We are usually pretty good about spending quality time together, but it has been more challenging in the last couple of months for obvious reasons. To be so stressed out AND not spending quality time together is not good for a relationship. No good at all. We recognize this and plan to fix things asap. (We have a sitter scheduled this Saturday).
6. Go out with friends more and have weekly phone dates with long distance friends.
Friendships are so incredibly important. I am lucky to have some wonderful friends in my life, both long-distance and nearby, and I want to continue nurturing and fostering those bonds despite my limited time and energy. When I’m feeling anxious or sad or isolated, there’s nothing like a good conversation with a great friend, either in person or over the phone, to boost my mood, and make me feel loved and less alone in this world.
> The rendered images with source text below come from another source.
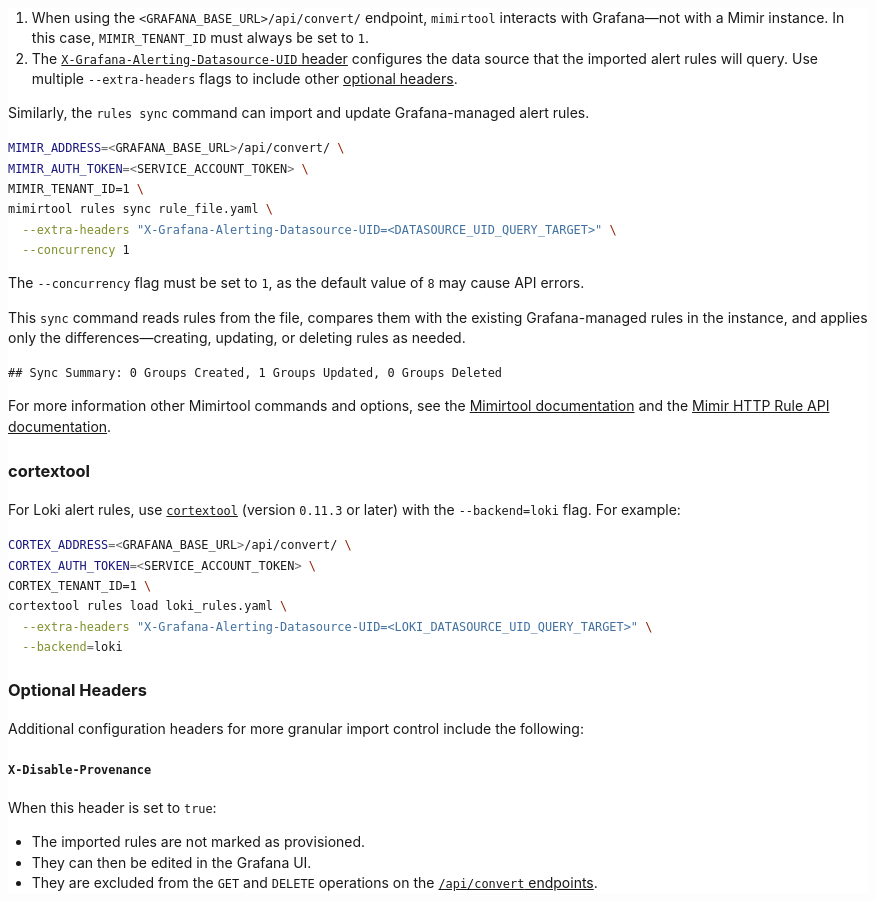 1. When using the `<GRAFANA_BASE_URL>/api/convert/` endpoint, `mimirtool` interacts with Grafana—not with a Mimir instance. In this case, `MIMIR_TENANT_ID` must always be set to `1`.
1. The [`X-Grafana-Alerting-Datasource-UID` header](#x-grafana-alerting-datasource-uid) configures the data source that the imported alert rules will query. Use multiple `--extra-headers` flags to include other [optional headers](#optional-headers).

Similarly, the `rules sync` command can import and update Grafana-managed alert rules.

```bash
MIMIR_ADDRESS=<GRAFANA_BASE_URL>/api/convert/ \
MIMIR_AUTH_TOKEN=<SERVICE_ACCOUNT_TOKEN> \
MIMIR_TENANT_ID=1 \
mimirtool rules sync rule_file.yaml \
  --extra-headers "X-Grafana-Alerting-Datasource-UID=<DATASOURCE_UID_QUERY_TARGET>" \
  --concurrency 1
```

The `--concurrency` flag must be set to `1`, as the default value of `8` may cause API errors.

This `sync` command reads rules from the file, compares them with the existing Grafana-managed rules in the instance, and applies only the differences—creating, updating, or deleting rules as needed.

```output
## Sync Summary: 0 Groups Created, 1 Groups Updated, 0 Groups Deleted
```

For more information other Mimirtool commands and options, see the [Mimirtool documentation](/docs/mimir/latest/manage/tools/mimirtool/#rules) and the [Mimir HTTP Rule API documentation](/docs/mimir/latest/references/http-api/#ruler-rules:~:text=config/v1/rules-,Get%20rule%20groups%20by%20namespace,DELETE%20%3Cprometheus%2Dhttp%2Dprefix%3E/config/v1/rules/%7Bnamespace%7D,-Delete%20tenant%20configuration).

### cortextool

For Loki alert rules, use [`cortextool`](https://github.com/grafana/cortex-tools) (version `0.11.3` or later) with the `--backend=loki` flag. For example:

```bash
CORTEX_ADDRESS=<GRAFANA_BASE_URL>/api/convert/ \
CORTEX_AUTH_TOKEN=<SERVICE_ACCOUNT_TOKEN> \
CORTEX_TENANT_ID=1 \
cortextool rules load loki_rules.yaml \
  --extra-headers "X-Grafana-Alerting-Datasource-UID=<LOKI_DATASOURCE_UID_QUERY_TARGET>" \
  --backend=loki
```

### Optional Headers

Additional configuration headers for more granular import control include the following:

#### `X-Disable-Provenance`

When this header is set to `true`:

- The imported rules are not marked as provisioned.
- They can then be edited in the Grafana UI.
- They are excluded from the `GET` and `DELETE` operations on the [`/api/convert` endpoints](#compatible-endpoints).
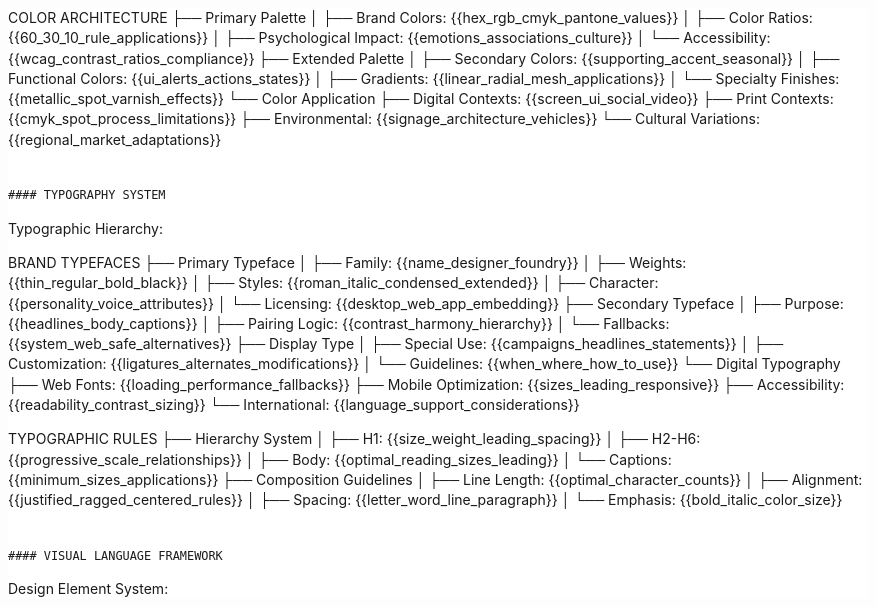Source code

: COLOR ARCHITECTURE
├── Primary Palette
│   ├── Brand Colors: {{hex_rgb_cmyk_pantone_values}}
│   ├── Color Ratios: {{60_30_10_rule_applications}}
│   ├── Psychological Impact: {{emotions_associations_culture}}
│   └── Accessibility: {{wcag_contrast_ratios_compliance}}
├── Extended Palette
│   ├── Secondary Colors: {{supporting_accent_seasonal}}
│   ├── Functional Colors: {{ui_alerts_actions_states}}
│   ├── Gradients: {{linear_radial_mesh_applications}}
│   └── Specialty Finishes: {{metallic_spot_varnish_effects}}
└── Color Application
    ├── Digital Contexts: {{screen_ui_social_video}}
    ├── Print Contexts: {{cmyk_spot_process_limitations}}
    ├── Environmental: {{signage_architecture_vehicles}}
    └── Cultural Variations: {{regional_market_adaptations}}
```

#### TYPOGRAPHY SYSTEM
```
Typographic Hierarchy:

BRAND TYPEFACES
├── Primary Typeface
│   ├── Family: {{name_designer_foundry}}
│   ├── Weights: {{thin_regular_bold_black}}
│   ├── Styles: {{roman_italic_condensed_extended}}
│   ├── Character: {{personality_voice_attributes}}
│   └── Licensing: {{desktop_web_app_embedding}}
├── Secondary Typeface
│   ├── Purpose: {{headlines_body_captions}}
│   ├── Pairing Logic: {{contrast_harmony_hierarchy}}
│   └── Fallbacks: {{system_web_safe_alternatives}}
├── Display Type
│   ├── Special Use: {{campaigns_headlines_statements}}
│   ├── Customization: {{ligatures_alternates_modifications}}
│   └── Guidelines: {{when_where_how_to_use}}
└── Digital Typography
    ├── Web Fonts: {{loading_performance_fallbacks}}
    ├── Mobile Optimization: {{sizes_leading_responsive}}
    ├── Accessibility: {{readability_contrast_sizing}}
    └── International: {{language_support_considerations}}

TYPOGRAPHIC RULES
├── Hierarchy System
│   ├── H1: {{size_weight_leading_spacing}}
│   ├── H2-H6: {{progressive_scale_relationships}}
│   ├── Body: {{optimal_reading_sizes_leading}}
│   └── Captions: {{minimum_sizes_applications}}
├── Composition Guidelines
│   ├── Line Length: {{optimal_character_counts}}
│   ├── Alignment: {{justified_ragged_centered_rules}}
│   ├── Spacing: {{letter_word_line_paragraph}}
│   └── Emphasis: {{bold_italic_color_size}}
```

#### VISUAL LANGUAGE FRAMEWORK
```
Design Element System:
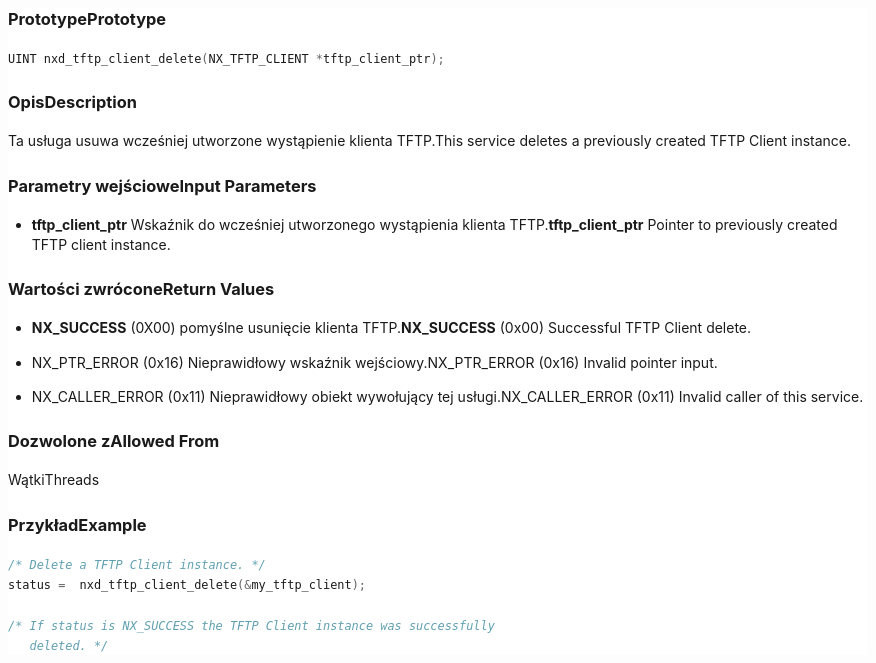 ### <a name="prototype"></a><span data-ttu-id="c4095-150">Prototype</span><span class="sxs-lookup"><span data-stu-id="c4095-150">Prototype</span></span>

```C
UINT nxd_tftp_client_delete(NX_TFTP_CLIENT *tftp_client_ptr);
```

### <a name="description"></a><span data-ttu-id="c4095-151">Opis</span><span class="sxs-lookup"><span data-stu-id="c4095-151">Description</span></span>

<span data-ttu-id="c4095-152">Ta usługa usuwa wcześniej utworzone wystąpienie klienta TFTP.</span><span class="sxs-lookup"><span data-stu-id="c4095-152">This service deletes a previously created TFTP Client instance.</span></span>

### <a name="input-parameters"></a><span data-ttu-id="c4095-153">Parametry wejściowe</span><span class="sxs-lookup"><span data-stu-id="c4095-153">Input Parameters</span></span>

- <span data-ttu-id="c4095-154">**tftp_client_ptr** Wskaźnik do wcześniej utworzonego wystąpienia klienta TFTP.</span><span class="sxs-lookup"><span data-stu-id="c4095-154">**tftp_client_ptr** Pointer to previously created TFTP client instance.</span></span>

### <a name="return-values"></a><span data-ttu-id="c4095-155">Wartości zwrócone</span><span class="sxs-lookup"><span data-stu-id="c4095-155">Return Values</span></span>

- <span data-ttu-id="c4095-156">**NX_SUCCESS** (0X00) pomyślne usunięcie klienta TFTP.</span><span class="sxs-lookup"><span data-stu-id="c4095-156">**NX_SUCCESS** (0x00) Successful TFTP Client delete.</span></span>

- <span data-ttu-id="c4095-157">NX_PTR_ERROR (0x16) Nieprawidłowy wskaźnik wejściowy.</span><span class="sxs-lookup"><span data-stu-id="c4095-157">NX_PTR_ERROR (0x16) Invalid pointer input.</span></span>

- <span data-ttu-id="c4095-158">NX_CALLER_ERROR (0x11) Nieprawidłowy obiekt wywołujący tej usługi.</span><span class="sxs-lookup"><span data-stu-id="c4095-158">NX_CALLER_ERROR (0x11) Invalid caller of this service.</span></span>

### <a name="allowed-from"></a><span data-ttu-id="c4095-159">Dozwolone z</span><span class="sxs-lookup"><span data-stu-id="c4095-159">Allowed From</span></span>

<span data-ttu-id="c4095-160">Wątki</span><span class="sxs-lookup"><span data-stu-id="c4095-160">Threads</span></span>

### <a name="example"></a><span data-ttu-id="c4095-161">Przykład</span><span class="sxs-lookup"><span data-stu-id="c4095-161">Example</span></span>

```C
/* Delete a TFTP Client instance. */
status =  nxd_tftp_client_delete(&my_tftp_client);

/* If status is NX_SUCCESS the TFTP Client instance was successfully
   deleted. */
```
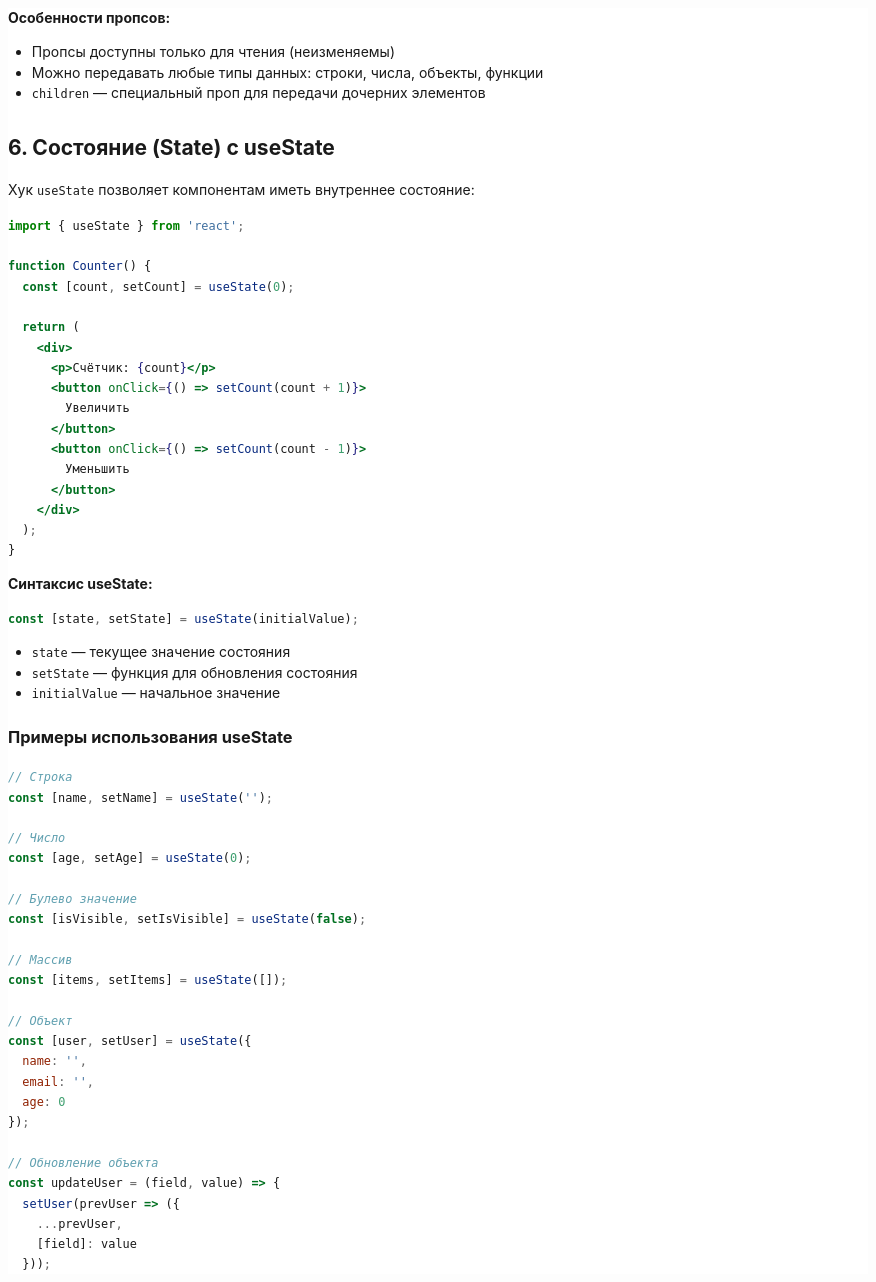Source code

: **Особенности пропсов:**
- Пропсы доступны только для чтения (неизменяемы)
- Можно передавать любые типы данных: строки, числа, объекты, функции
- `children` — специальный проп для передачи дочерних элементов

## 6. Состояние (State) с useState

Хук `useState` позволяет компонентам иметь внутреннее состояние:

```jsx
import { useState } from 'react';

function Counter() {
  const [count, setCount] = useState(0);
  
  return (
    <div>
      <p>Счётчик: {count}</p>
      <button onClick={() => setCount(count + 1)}>
        Увеличить
      </button>
      <button onClick={() => setCount(count - 1)}>
        Уменьшить
      </button>
    </div>
  );
}
```

**Синтаксис useState:**
```jsx
const [state, setState] = useState(initialValue);
```

- `state` — текущее значение состояния
- `setState` — функция для обновления состояния
- `initialValue` — начальное значение

### Примеры использования useState

```jsx
// Строка
const [name, setName] = useState('');

// Число
const [age, setAge] = useState(0);

// Булево значение
const [isVisible, setIsVisible] = useState(false);

// Массив
const [items, setItems] = useState([]);

// Объект
const [user, setUser] = useState({
  name: '',
  email: '',
  age: 0
});

// Обновление объекта
const updateUser = (field, value) => {
  setUser(prevUser => ({
    ...prevUser,
    [field]: value
  }));
```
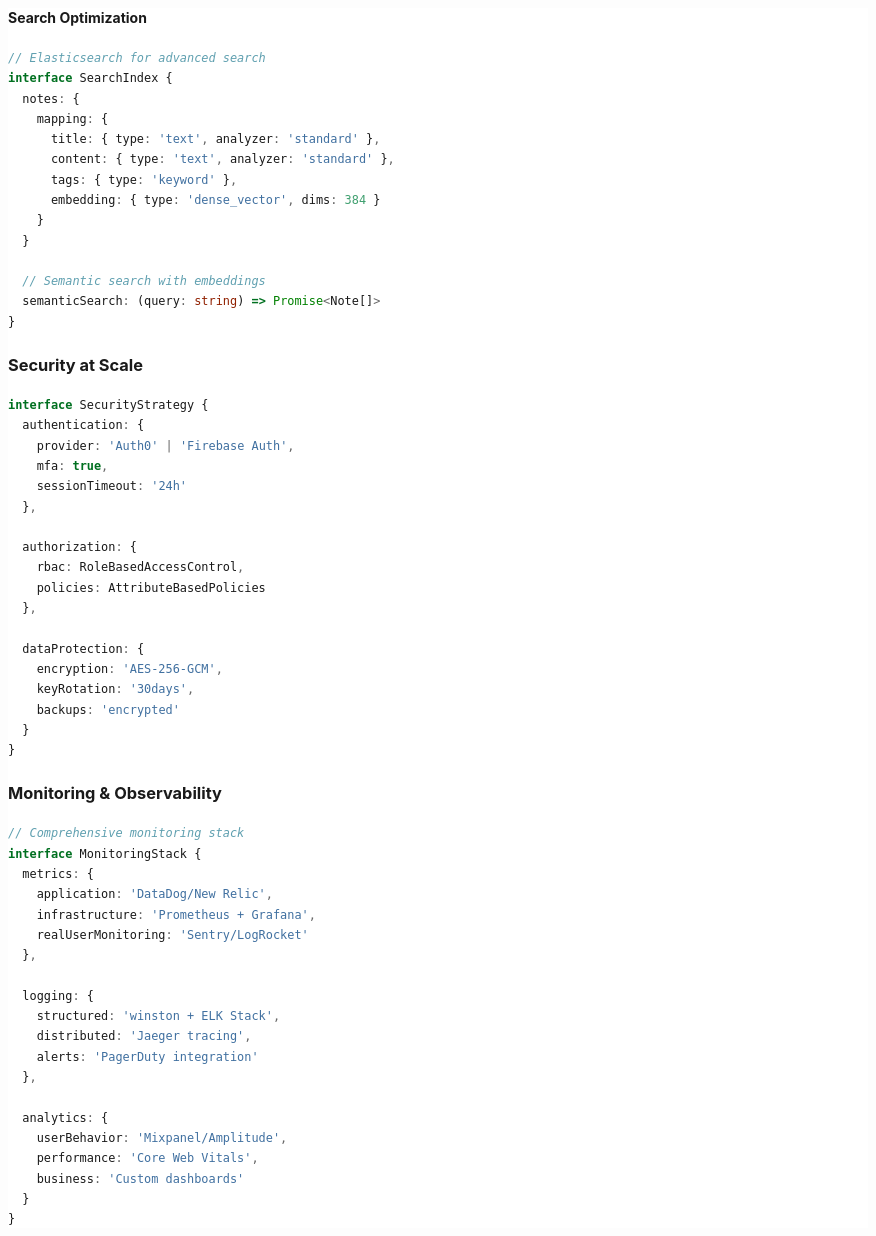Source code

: #### Search Optimization
```typescript
// Elasticsearch for advanced search
interface SearchIndex {
  notes: {
    mapping: {
      title: { type: 'text', analyzer: 'standard' },
      content: { type: 'text', analyzer: 'standard' },
      tags: { type: 'keyword' },
      embedding: { type: 'dense_vector', dims: 384 }
    }
  }
  
  // Semantic search with embeddings
  semanticSearch: (query: string) => Promise<Note[]>
}
```

### Security at Scale

```typescript
interface SecurityStrategy {
  authentication: {
    provider: 'Auth0' | 'Firebase Auth',
    mfa: true,
    sessionTimeout: '24h'
  },
  
  authorization: {
    rbac: RoleBasedAccessControl,
    policies: AttributeBasedPolicies
  },
  
  dataProtection: {
    encryption: 'AES-256-GCM',
    keyRotation: '30days',
    backups: 'encrypted'
  }
}
```

### Monitoring & Observability

```typescript
// Comprehensive monitoring stack
interface MonitoringStack {
  metrics: {
    application: 'DataDog/New Relic',
    infrastructure: 'Prometheus + Grafana',
    realUserMonitoring: 'Sentry/LogRocket'
  },
  
  logging: {
    structured: 'winston + ELK Stack',
    distributed: 'Jaeger tracing',
    alerts: 'PagerDuty integration'
  },
  
  analytics: {
    userBehavior: 'Mixpanel/Amplitude',
    performance: 'Core Web Vitals',
    business: 'Custom dashboards'
  }
}
```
Also, when you go through something traumatic, like losing a parent (or parent-in-law), you especially realize how important friendships are. In the past couple of weeks, our friends stepped up with babysitting, food, shiva calls, transportation, texts and emails and phone calls, cards, and late night visits. I even had one friend who came over to help fold laundry. If you’re ever in a position where your husband is sitting by his father’s death bed around-the-clock for days on end and you’re home alone caring for a 4-year-old and a baby while also making the 1-hour-each-way commute to visit your dying FIL and support your husband through one of the most painful experiences in life, you will count your blessings if you have a friend who will drive from her home in the ‘burbs to bring you wine and offer to fold your clean laundry. (And you will also count your blessings if you have a sister who will fly up from Miami to watch your son all weekend so you can be at your husband’s side as he waits for his dad to die; it’s good to have good people in your life).
7. Sleep more.
Ha! That’s actually a joke, since I don’t foresee more sleep in my life for the next few years. Instead, my seventh change is to find a therapist. With the variety of stressors in my life at the moment, I think speaking to someone who can help give me tools to manage my anxiety (and what sometimes feels like low-grade depression) will be super beneficial for me and my whole family. (Hopefully!).
What are the seven changes you’d make to reboot your life?